Line count for "contracts": give how many lines in the data below contain it, with no other words.

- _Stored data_

·····

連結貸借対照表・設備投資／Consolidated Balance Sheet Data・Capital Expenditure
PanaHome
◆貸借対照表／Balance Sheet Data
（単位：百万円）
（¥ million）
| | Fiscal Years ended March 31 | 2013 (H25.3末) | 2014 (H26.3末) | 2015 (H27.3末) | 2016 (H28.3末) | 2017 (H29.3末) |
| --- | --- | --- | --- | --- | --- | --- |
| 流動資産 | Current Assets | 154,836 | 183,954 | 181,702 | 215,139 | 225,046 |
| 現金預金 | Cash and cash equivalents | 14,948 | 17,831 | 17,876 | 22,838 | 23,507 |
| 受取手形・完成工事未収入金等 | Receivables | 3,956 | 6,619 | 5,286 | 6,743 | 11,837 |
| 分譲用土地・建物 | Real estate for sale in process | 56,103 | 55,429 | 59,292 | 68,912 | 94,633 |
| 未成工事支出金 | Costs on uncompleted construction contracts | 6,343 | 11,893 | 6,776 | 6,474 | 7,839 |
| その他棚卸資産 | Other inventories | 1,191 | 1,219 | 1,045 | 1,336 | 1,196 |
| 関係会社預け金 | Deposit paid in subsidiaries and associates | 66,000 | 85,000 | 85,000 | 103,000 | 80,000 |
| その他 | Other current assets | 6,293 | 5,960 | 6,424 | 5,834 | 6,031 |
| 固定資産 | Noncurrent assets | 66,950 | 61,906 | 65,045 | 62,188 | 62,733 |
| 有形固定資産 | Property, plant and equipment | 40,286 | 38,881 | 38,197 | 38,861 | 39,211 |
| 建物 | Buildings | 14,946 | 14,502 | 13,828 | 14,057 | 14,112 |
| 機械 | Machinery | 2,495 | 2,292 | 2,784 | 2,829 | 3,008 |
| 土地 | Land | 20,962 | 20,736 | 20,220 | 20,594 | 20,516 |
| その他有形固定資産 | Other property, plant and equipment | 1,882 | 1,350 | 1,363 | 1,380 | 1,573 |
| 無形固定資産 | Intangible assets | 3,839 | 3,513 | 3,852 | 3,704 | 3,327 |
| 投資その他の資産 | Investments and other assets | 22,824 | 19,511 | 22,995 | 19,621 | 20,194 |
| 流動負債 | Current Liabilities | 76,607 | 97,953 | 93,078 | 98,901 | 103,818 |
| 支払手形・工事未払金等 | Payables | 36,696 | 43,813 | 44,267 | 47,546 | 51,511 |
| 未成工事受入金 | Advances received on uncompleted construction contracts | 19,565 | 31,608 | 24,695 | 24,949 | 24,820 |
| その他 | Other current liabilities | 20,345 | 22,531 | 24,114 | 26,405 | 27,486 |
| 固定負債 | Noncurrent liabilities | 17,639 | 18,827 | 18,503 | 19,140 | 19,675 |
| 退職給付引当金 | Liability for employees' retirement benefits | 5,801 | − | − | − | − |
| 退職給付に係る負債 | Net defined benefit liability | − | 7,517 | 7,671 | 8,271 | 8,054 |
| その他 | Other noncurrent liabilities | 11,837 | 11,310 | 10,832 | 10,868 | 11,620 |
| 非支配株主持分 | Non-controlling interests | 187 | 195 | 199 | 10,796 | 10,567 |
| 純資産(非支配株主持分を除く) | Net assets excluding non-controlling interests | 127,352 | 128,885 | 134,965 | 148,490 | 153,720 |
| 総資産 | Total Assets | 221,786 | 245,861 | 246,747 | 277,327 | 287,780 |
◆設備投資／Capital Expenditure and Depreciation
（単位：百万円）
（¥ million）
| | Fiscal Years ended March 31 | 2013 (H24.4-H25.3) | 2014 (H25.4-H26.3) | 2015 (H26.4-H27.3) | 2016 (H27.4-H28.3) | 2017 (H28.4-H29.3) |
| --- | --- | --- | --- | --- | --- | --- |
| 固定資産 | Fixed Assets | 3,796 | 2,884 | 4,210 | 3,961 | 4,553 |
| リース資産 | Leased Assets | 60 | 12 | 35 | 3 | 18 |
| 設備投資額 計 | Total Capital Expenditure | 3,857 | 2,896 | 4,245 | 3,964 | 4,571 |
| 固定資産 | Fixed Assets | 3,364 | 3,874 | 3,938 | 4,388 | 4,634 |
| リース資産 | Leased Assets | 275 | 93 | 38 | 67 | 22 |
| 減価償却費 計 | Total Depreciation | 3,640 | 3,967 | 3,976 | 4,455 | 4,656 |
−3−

·····

- _Output for this exercise_
2